2647 - Impact of Fractionation and Tumor Size on Radiation Necrosis and Local Control in Patients with Non-Small Cell Lung Cancer Brain Metastases Treated with Stereotactic Radiosurgery and Concurrent Immunotherapy.
Presenter(s)
J. F. Oyeniyi1, T. Nassif1, J. S. Lee1, P. Idogun2, P. Chinnaiyan1, I. S. Grills1, I. Jaiyesimi2, Z. A. Seymour1, and K. C. Lee Jr1; 1Department of Radiation Oncology, Corewell Health William Beaumont University Hospital, Royal Oak, MI, 2Department of Medical Oncology and Hematology, Corewell Health William Beaumont University Hospital, Royal Oak, MI
Purpose/Objective(s): To evaluate radiation necrosis (RN) and local recurrence (LR) rates in patients with brain metastases (BM) from non-small cell lung cancer (NSCLC) treated with single-fraction (SF) or multi-fraction (MF) stereotactic radiosurgery (SRS) and concurrent immunotherapy.
Materials/Methods: We identified 147 NSCLC patients with 836 brain metastases who underwent SRS with concurrent immunotherapy between 2018 and 2024, with a minimum follow-up of 6 months, using a prospectively maintained, multicenter single-institution database. Primary outcomes included RN and LR rates, stratified by fractionation and tumor size. Kaplan-Meier and cumulative incidence analyses assessed outcome differences, while univariable (UVA) and multivariable (MVA) Cox proportional hazards models were constructed to identify clinical and dosimetric predictors of RN and LR. Receiver operating characteristic (ROC) analysis was used to determine tumor volume and diameter thresholds for risk stratification.
Results: A total of 784 lesions (93.8%) were treated with SF-SRS. The median (IQR) tumor diameter and volume were 0.6 cm (0.5-1.0) and 0.07 cc (0.03-0.3) in the SF group, compared to 2.8 cm (2.4-4.1) and 6 cc (4.2-12) in the MF group (p<0.001). Fractionated treatments were either 8-9 Gy x 3 fractions or 6 Gy x 5 fractions while the median marginal dose in the SF arm was 19 Gy, to a median isodose line of 50%. Prior surgical resection was performed in 1% of SF cases and 38% of MF cases (p<0.001). Immunotherapy regimens included pembrolizumab (78%), durvalumab (10%), and a combination of nivolumab and ipilimumab (5%), with 70% of patients receiving immunotherapy before and after SRS, similarly distributed across fractionation groups.

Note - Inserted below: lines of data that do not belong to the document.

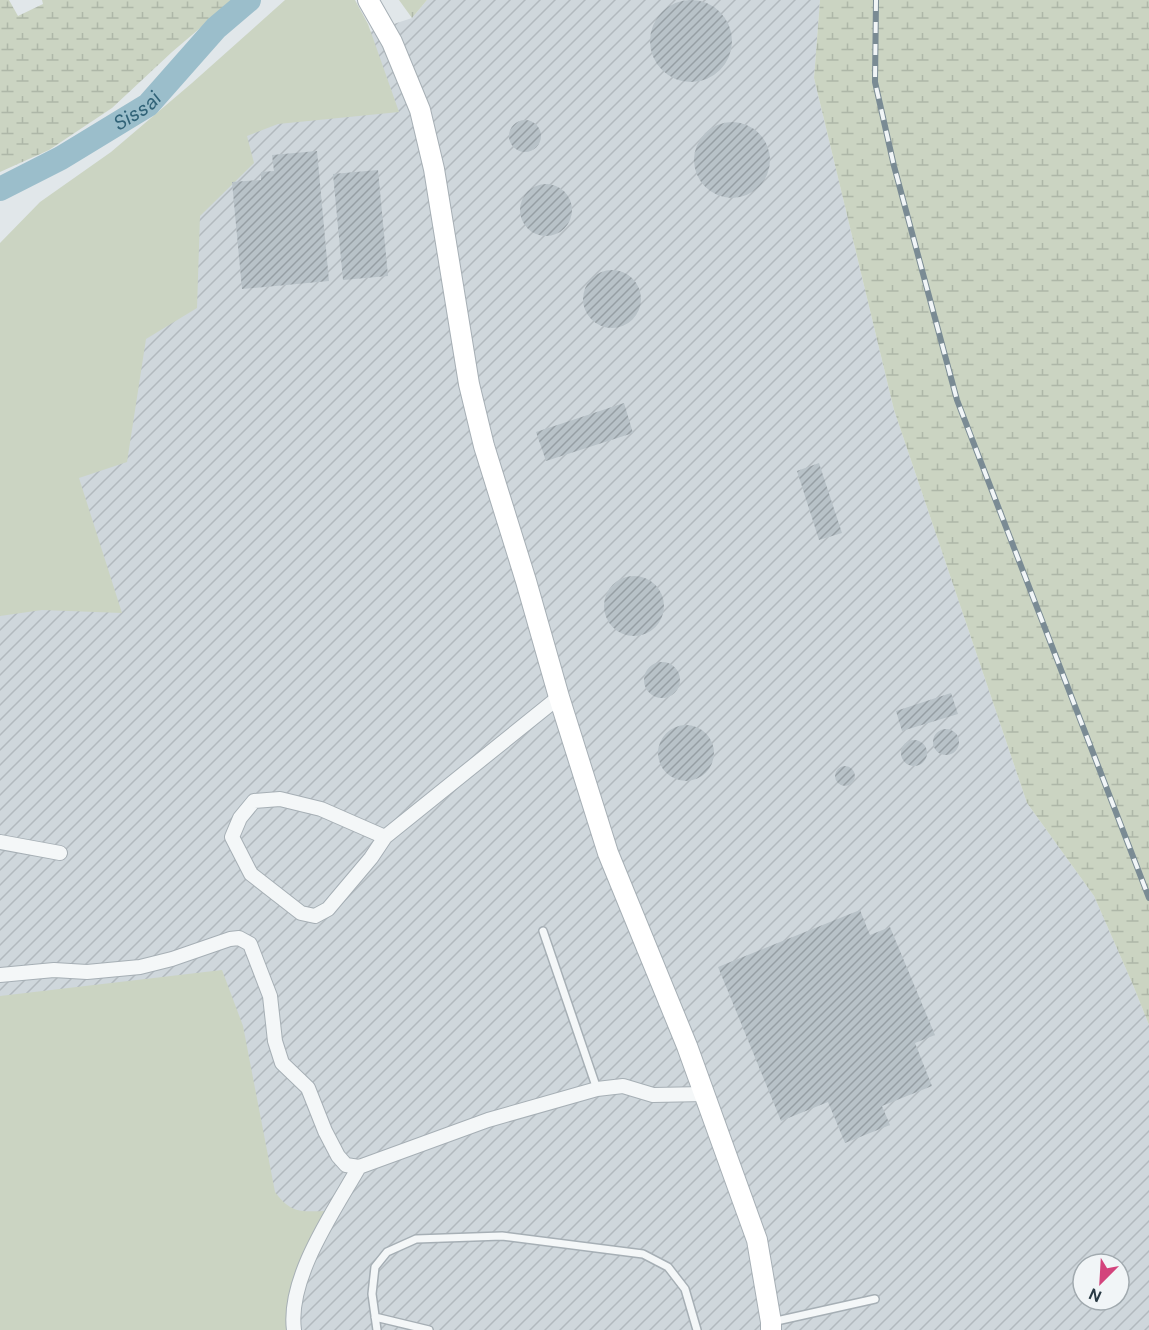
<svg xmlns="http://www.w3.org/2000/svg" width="1149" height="1330" viewBox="0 0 1149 1330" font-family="'DM Sans',sans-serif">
<defs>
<pattern id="industrial-furrows" width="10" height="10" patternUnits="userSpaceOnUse" patternTransform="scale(1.5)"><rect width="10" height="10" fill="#cfd7dc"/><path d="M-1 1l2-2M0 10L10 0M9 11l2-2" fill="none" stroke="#b2b9be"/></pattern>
<pattern id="wetland-marsh" width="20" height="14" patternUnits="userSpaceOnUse" patternTransform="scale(1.5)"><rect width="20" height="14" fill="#cbd4c2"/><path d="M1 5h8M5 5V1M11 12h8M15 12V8" fill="none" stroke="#aeb7a8"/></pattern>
<pattern id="building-hatch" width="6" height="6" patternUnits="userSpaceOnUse" patternTransform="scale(1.5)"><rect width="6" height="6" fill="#b8c2c8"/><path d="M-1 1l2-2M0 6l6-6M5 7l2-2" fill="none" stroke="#969fa4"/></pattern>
</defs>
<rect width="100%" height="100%" fill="#e1e7ea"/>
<!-- industrial -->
<path fill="url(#industrial-furrows)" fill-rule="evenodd" d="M427 0H820L814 78 894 410 1027 803 1094 896 1133 985 1149 1025V1330H0V277L245 73 412 18ZM1083 1264H1119V1300H1083Z"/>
<!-- grass -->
<path fill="#cbd4c2" d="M285 0H355L368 24 399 112 278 124 247 136 254 163 200 216 197 308 146 339 127 462 79 478 122 613 42 610 0 616V243L40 202 111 152 192 83Z
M222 970 243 1026 275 1192C292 1215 302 1211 329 1211L306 1252 286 1318 289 1330H0V996Z"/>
<!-- wetland -->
<path fill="url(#wetland-marsh)" d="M0 0H9L18 16 43 4 42 0H233L172 52 112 108 49 150 0 172Z
M399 0H427L412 18Z
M820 0H1149V1025L1133 985 1094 896 1027 803 894 410 814 78Z"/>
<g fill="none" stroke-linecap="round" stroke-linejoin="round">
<!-- river -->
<path stroke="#9bbecb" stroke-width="24" id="s1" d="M0 189 61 158 148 105 216 28 249 0"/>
</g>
<!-- building -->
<path fill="url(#building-hatch)" d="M650 41a41 41 0 1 1 82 0a41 41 0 1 1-82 0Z
M509 136a16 16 0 1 1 32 0a16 16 0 1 1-32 0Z
M694 160a38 38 0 1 1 76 0a38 38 0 1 1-76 0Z
M317 151 329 281 242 289 232 182 261 180V172L274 171 272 155Z
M378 170 388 276 343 280 333 174Z
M520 210a26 26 0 1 1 52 0a26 26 0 1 1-52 0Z
M583 299a29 29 0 1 1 58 0a29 29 0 1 1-58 0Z
M624 403 633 433 546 461 536 432Z
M819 463 842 533 819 540 797 471Z
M604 606a30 30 0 1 1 60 0a30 30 0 1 1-60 0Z
M644 680a18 18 0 1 1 36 0a18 18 0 1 1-36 0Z
M951 693 958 714 902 731 896 711Z
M658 753a28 28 0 1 1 56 0a28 28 0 1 1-56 0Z
M933 742a13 13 0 1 1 26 0a13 13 0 1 1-26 0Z
M901 753a13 13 0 1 1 26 0a13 13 0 1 1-26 0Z
M835 776a10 10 0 1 1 20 0a10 10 0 1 1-20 0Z
M860 910 870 935 890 927 935 1035 915 1043 932 1086 882 1106 890 1125 845 1143 828 1102 781 1121 718 967Z"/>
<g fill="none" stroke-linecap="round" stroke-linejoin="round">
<defs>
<path id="lane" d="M543 931 597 1089
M375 1317 429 1330
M772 1322 875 1299
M377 1330 372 1294 375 1267 387 1252 416 1239 502 1236 643 1254 668 1267 685 1289 697 1330"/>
<path id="street" d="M385 837 321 809 280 799 254 801 240 818 232 837 251 874 301 913 315 916 328 909 371 858 385 837 559 697
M0 842 60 853
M0 975 54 970 87 972 140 967 172 959 230 939 239 938 250 944 270 996 275 1041 282 1063 308 1088 325 1131 338 1156 346 1165 359 1167 488 1120 597 1089 623 1086 653 1095 705 1094
M294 1330C287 1278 334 1211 359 1167"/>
<path id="secondary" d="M368 0 392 42 420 110 434 169 469 384 484 446 526 581 559 697 608 853 687 1046 757 1240 771 1322V1330"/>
</defs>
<!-- lane casing -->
<use href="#lane" stroke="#a6afb5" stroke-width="10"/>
<!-- street casing -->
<use href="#street" stroke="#a6afb5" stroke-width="16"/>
<!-- secondary casing -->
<use href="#secondary" stroke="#a6afb5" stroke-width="22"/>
<!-- lane -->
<use href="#lane" stroke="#f4f7f8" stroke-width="7"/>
<!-- street -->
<use href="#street" stroke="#f4f7f8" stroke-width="14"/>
<!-- secondary -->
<use href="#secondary" stroke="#fff" stroke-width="20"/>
<defs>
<path id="rail" d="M876 0 875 82 894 166 957 400 1149 898"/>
</defs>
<!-- rail casing -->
<use href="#rail" stroke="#7a8b94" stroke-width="6"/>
<!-- rail -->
<use href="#rail" stroke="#f1f5f7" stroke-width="4" stroke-dasharray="11" stroke-linecap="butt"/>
</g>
<g text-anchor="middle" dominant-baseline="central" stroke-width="4.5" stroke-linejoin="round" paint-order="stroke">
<!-- water labels -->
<g font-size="20" font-style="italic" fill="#316378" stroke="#f1f5f7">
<text stroke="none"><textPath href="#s1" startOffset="158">Sissai</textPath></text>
</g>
</g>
<!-- north arrow -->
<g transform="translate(1101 1282) rotate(204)"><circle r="28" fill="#f1f5f7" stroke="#a1aaaf" stroke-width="1.5"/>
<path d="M0-4.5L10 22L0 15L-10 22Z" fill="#d3437c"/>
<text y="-9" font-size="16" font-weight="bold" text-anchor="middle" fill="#293943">N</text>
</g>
</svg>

RN occurred in 1.7% of all lesions (1.4% SF vs. 5.8% MF, p=0.051), while LR occurred in 2.5% of lesions (2.6% SF vs. 1.9% MF, p>0.99). On both UVA and MVA, increasing tumor diameter and volume were significantly associated with RN and LR. ROC analysis identified tumor volume >0.67 cc (7.5% vs. 0.3%, p<0.001, AUC = 0.91) and diameter >1.14 cm (6.0% vs. 0.3%, p<0.001, AUC = 0.90) as predictors of higher RN risk. Similarly, tumor volume >0.1 cc (4.4% vs. 0.9%, p= 0.002, AUC = 0.72) and diameter >0.68 cm (4.8% vs. 0.5%, p<0.001, AUC = 0.74) correlated with increased LR risk. At 24 months, cumulative incidence of LR was significantly higher in tumors >2 cm treated with SF-SRS (11%) compared to =2 cm SF-SRS (1.8%) and MF-SRS (2.2%) (p<0.001). Similarly, the cumulative incidence of RN at 24 months was 21% in tumors >2 cm treated with SF-SRS, significantly higher than 0.7% in the =2 cm SF-SRS and 6.5% in the MF-SRS groups (p<0.001).
Conclusion: SRS demonstrated good efficacy with very low RN and LR rates for small lesions. However, increasing tumor diameter and volume strongly predicted RN and LR. For tumors >2 cm, SF-SRS significantly increased RN and LR rates, which were both improved with the use of MF-SRS. More importantly, concurrent immunotherapy did not appear to increase rates of RN above historical standards.